--- Data to examine ---

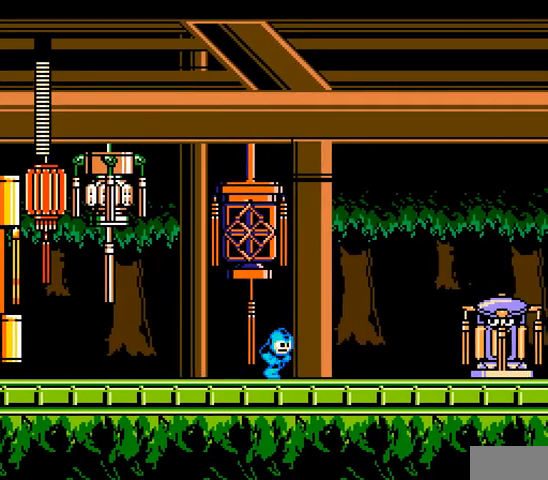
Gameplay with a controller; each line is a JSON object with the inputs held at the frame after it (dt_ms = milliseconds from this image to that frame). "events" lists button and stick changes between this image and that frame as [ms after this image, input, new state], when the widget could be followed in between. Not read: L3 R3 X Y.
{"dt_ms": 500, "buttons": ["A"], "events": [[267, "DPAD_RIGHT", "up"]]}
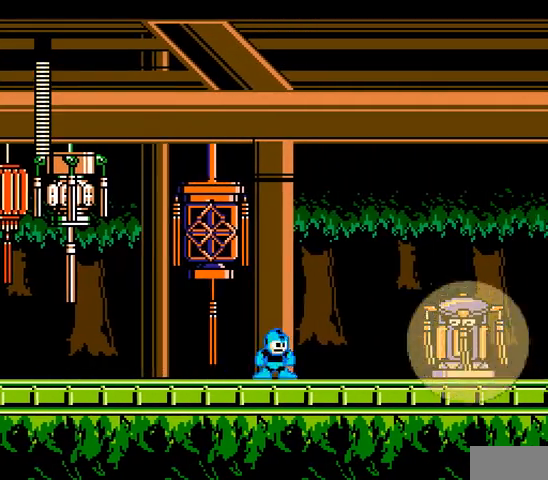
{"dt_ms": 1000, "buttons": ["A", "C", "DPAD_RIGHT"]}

---
--- Data to examine ---

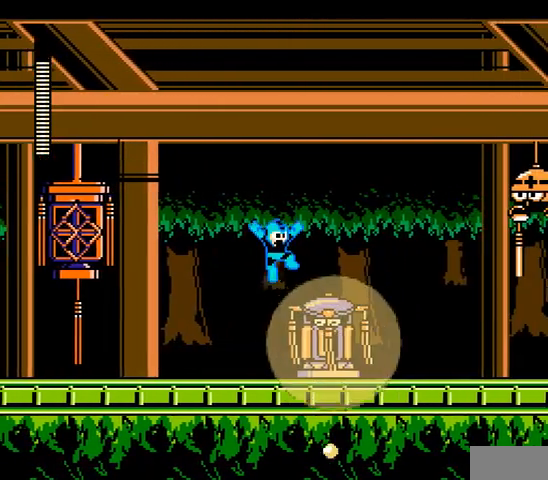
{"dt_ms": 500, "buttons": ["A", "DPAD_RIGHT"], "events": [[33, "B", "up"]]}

---

Consider the entries above and return each line with the string "buttons".

Written solution:
{"dt_ms": 500, "buttons": ["A"], "events": [[267, "DPAD_RIGHT", "up"]]}
{"dt_ms": 1000, "buttons": ["A", "C", "DPAD_RIGHT"]}
{"dt_ms": 500, "buttons": ["A", "DPAD_RIGHT"], "events": [[33, "B", "up"]]}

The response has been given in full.